I'm afraid we can't really use anecdotal evidence of this. It's not really meaningful to have every person who's had an error come to us, we're at a scale already that we're always going to have errors, and lots of times those are going to be things we can't control.

So until we can find evidence that there is something broken that we can find fix, we're not going to be spending our time usefully.

TL;DR: Measure the problem before you try to fix it. Don't report anecdotal evidence.

I'm going to start deleting comments of people reporting their own errors, just hit the 👍 on the issue.

Daniel15 commented 7 years ago

until we can actually see evidence of that problem

If people are seeing "502 Bad Gateway", I'm not sure what extra evidence we need. I mean it's always possible that a corporate proxy server is throwing that error, but it's likely that most users don't go through a proxy and are receiving that error either from CloudFlare, from Fastly, or from npm's origin servers. Either way, it's not a client-side issue.

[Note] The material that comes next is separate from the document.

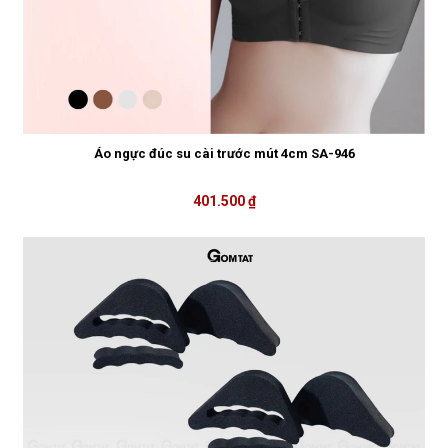
Áo ngực đúc su cài trước mút 4cm SA-946
401.500 ₫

@thejameskyle, what additional evidence would be beneficial for this issue? Would it be helpful to capture the full request and response headers whenever a 5xx error occurs? Perhaps we could add a verbose debugging mode to Yarn that does that.

I'm going to reopen this issue given people are still reporting it, so that we don't get any new duplicate issues.

jamiebuilds commented 7 years ago

Like I said, there's always going to be a number of random errors that we cannot control. There's no point in chasing all of them if people just run them again and it fixes them.

We have three separate reports which show no evidence of a problem. If you don't trust any of those reports then open up an issue for adding reporting to the Yarn client.

Until then, I'm just going to keep closing every issue opened like this, because it's not useful.

mattkime commented 7 years ago

does the yarn team get any feedback on how often the 502 errors occur? Is there a method for collecting this info?

jamiebuilds commented 7 years ago

Yes, we have Cloudflare, npm, and Fastly. All three show low error rates.

mattkime commented 7 years ago

something doesn't add up. i see these problems every day.

jamiebuilds commented 7 years ago

@mattkime Then open up a PR to add error reporting to the Yarn client which proves the problem *and provides us with data we can look into.

jamiebuilds commented 7 years ago

Moving to https://github.com/yarnpkg/yarn/issues/2848

mattkime commented 7 years ago

I wonder if this is more likely while running yarn install from inside a docker container and whether yarn retries when it gets a 502 error.

At any rate, its possible that a certain segment of users sees the problem quite frequently while others pretty much never.

Daniel15 commented 7 years ago

I also filed #2849 to double-check our retry logic and ensure it's working properly. Yarn is supposed to retry when downloads / API requests fail, but we might not be retrying correctly. We could verify this by intentionally injecting 5xx reponses (eg. by using a debugging proxy such as Fiddler) and seeing how Yarn handles it.

jamiebuilds commented 7 years ago

I'm going to lock this issue now, because the solution is to do #2848.